[WHAT THIS TASK INVOLVES]:
Copy the rows starting at the first line and ending at the line containing "道路標識 & スタッド", swapping "FaceBook" for "Facebook" and leaving everything else unchanged.

[SOURCE RECORDS]:
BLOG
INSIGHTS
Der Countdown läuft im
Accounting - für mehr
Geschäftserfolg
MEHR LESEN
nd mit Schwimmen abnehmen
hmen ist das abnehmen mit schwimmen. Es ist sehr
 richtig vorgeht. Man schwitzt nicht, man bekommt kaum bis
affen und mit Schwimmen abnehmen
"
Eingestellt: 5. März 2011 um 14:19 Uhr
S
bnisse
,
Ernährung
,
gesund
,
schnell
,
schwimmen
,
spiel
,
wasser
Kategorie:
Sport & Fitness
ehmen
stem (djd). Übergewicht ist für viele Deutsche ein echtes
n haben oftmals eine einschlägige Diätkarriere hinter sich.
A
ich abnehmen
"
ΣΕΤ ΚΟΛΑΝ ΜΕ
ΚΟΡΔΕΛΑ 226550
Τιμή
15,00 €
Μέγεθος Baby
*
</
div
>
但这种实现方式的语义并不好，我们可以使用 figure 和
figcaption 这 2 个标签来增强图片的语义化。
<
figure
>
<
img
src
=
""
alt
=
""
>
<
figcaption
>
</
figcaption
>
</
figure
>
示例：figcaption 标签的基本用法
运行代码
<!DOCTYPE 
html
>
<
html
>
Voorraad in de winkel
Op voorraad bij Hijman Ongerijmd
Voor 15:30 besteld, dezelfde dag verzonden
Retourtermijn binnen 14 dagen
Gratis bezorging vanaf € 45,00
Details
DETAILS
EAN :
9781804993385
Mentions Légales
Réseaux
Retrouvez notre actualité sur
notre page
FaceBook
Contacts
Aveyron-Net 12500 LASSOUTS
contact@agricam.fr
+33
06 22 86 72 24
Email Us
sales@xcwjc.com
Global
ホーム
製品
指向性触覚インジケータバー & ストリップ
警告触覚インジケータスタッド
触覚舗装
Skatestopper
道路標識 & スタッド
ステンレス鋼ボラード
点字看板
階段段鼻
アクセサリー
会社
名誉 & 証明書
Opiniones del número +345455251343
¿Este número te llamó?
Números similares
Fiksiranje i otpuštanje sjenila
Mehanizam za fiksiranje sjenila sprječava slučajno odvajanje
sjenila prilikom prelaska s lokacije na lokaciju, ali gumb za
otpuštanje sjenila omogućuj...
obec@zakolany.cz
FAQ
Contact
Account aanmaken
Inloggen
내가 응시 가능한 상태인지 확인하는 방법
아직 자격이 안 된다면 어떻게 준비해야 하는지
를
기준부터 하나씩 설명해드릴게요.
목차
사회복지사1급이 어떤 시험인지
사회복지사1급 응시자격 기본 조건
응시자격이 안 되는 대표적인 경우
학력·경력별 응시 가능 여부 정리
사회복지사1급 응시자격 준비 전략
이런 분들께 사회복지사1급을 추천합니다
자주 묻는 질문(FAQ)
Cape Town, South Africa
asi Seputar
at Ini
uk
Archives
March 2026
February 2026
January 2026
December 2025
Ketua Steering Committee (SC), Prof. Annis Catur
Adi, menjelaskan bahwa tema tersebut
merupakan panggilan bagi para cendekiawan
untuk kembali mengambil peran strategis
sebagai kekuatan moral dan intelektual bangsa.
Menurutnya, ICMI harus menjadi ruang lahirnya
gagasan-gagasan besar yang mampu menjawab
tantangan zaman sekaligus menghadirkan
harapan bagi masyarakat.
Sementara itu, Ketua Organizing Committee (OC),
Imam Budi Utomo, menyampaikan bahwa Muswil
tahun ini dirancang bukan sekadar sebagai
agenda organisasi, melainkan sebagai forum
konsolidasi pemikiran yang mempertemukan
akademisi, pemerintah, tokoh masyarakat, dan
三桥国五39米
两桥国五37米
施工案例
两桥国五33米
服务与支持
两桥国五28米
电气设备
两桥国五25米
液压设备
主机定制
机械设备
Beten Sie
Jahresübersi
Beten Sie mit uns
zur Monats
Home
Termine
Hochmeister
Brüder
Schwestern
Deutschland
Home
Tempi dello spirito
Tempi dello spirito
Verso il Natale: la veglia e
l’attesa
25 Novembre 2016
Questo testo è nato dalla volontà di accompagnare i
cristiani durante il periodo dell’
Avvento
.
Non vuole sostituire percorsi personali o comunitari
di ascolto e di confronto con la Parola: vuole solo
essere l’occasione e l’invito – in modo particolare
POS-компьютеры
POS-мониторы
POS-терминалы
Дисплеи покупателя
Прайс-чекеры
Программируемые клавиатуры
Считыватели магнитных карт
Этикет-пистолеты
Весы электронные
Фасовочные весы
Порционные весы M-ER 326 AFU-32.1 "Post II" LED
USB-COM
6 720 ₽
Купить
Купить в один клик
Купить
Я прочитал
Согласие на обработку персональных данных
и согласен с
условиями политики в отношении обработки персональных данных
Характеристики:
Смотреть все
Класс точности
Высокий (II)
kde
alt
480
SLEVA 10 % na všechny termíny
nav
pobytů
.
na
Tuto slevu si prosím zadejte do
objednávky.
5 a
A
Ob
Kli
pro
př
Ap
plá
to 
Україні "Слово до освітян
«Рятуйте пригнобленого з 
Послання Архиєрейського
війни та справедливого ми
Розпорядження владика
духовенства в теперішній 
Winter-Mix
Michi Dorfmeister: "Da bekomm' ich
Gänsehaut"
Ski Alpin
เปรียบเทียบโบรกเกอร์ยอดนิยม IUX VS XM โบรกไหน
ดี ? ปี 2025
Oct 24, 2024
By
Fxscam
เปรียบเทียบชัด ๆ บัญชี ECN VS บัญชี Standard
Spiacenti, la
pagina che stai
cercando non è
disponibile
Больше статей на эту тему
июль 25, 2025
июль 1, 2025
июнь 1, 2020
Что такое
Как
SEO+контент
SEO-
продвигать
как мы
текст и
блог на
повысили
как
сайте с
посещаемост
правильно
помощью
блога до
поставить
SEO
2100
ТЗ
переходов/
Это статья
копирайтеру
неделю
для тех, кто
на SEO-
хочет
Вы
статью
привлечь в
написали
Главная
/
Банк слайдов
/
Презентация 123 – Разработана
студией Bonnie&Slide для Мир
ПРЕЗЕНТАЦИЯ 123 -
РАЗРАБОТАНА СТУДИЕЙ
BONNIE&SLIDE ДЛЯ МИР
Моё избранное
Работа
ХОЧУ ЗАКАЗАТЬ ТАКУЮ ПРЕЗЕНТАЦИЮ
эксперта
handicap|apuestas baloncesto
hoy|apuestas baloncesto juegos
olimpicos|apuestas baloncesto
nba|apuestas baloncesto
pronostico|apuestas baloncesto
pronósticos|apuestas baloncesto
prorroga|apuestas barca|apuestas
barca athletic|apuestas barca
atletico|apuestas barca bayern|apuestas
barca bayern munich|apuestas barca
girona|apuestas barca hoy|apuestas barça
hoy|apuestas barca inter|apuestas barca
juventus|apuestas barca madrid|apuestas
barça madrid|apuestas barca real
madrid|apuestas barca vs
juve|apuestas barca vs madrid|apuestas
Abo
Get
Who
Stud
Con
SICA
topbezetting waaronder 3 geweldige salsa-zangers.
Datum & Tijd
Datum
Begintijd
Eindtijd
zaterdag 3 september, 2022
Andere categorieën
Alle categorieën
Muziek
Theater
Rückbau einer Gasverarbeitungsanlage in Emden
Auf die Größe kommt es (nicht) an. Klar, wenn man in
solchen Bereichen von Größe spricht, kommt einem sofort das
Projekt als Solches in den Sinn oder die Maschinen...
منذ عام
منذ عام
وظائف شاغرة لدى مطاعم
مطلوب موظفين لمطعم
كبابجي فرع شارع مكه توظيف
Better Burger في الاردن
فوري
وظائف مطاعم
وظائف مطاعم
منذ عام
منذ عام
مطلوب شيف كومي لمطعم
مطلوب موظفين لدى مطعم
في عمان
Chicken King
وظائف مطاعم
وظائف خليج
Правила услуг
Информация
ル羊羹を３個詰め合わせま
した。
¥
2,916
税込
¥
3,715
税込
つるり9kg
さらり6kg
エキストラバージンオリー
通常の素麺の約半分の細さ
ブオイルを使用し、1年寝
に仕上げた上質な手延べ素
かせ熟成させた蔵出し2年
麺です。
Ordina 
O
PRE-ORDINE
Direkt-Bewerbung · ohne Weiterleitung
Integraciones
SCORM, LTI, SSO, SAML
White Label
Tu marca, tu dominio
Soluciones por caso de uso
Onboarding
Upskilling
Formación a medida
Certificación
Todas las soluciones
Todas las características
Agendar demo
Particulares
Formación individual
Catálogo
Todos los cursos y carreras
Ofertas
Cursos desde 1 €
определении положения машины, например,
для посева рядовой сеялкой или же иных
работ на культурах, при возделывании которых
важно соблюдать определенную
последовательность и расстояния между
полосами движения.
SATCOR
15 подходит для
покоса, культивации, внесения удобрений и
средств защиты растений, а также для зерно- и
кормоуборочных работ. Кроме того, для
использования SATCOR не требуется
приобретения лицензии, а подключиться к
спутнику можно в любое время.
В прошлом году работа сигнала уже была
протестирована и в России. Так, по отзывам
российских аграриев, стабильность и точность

[YOUR RESPONSE]:
BLOG
INSIGHTS
Der Countdown läuft im
Accounting - für mehr
Geschäftserfolg
MEHR LESEN
nd mit Schwimmen abnehmen
hmen ist das abnehmen mit schwimmen. Es ist sehr
 richtig vorgeht. Man schwitzt nicht, man bekommt kaum bis
affen und mit Schwimmen abnehmen
"
Eingestellt: 5. März 2011 um 14:19 Uhr
S
bnisse
,
Ernährung
,
gesund
,
schnell
,
schwimmen
,
spiel
,
wasser
Kategorie:
Sport & Fitness
ehmen
stem (djd). Übergewicht ist für viele Deutsche ein echtes
n haben oftmals eine einschlägige Diätkarriere hinter sich.
A
ich abnehmen
"
ΣΕΤ ΚΟΛΑΝ ΜΕ
ΚΟΡΔΕΛΑ 226550
Τιμή
15,00 €
Μέγεθος Baby
*
</
div
>
但这种实现方式的语义并不好，我们可以使用 figure 和
figcaption 这 2 个标签来增强图片的语义化。
<
figure
>
<
img
src
=
""
alt
=
""
>
<
figcaption
>
</
figcaption
>
</
figure
>
示例：figcaption 标签的基本用法
运行代码
<!DOCTYPE 
html
>
<
html
>
Voorraad in de winkel
Op voorraad bij Hijman Ongerijmd
Voor 15:30 besteld, dezelfde dag verzonden
Retourtermijn binnen 14 dagen
Gratis bezorging vanaf € 45,00
Details
DETAILS
EAN :
9781804993385
Mentions Légales
Réseaux
Retrouvez notre actualité sur
notre page
Facebook
Contacts
Aveyron-Net 12500 LASSOUTS
contact@agricam.fr
+33
06 22 86 72 24
Email Us
sales@xcwjc.com
Global
ホーム
製品
指向性触覚インジケータバー & ストリップ
警告触覚インジケータスタッド
触覚舗装
Skatestopper
道路標識 & スタッド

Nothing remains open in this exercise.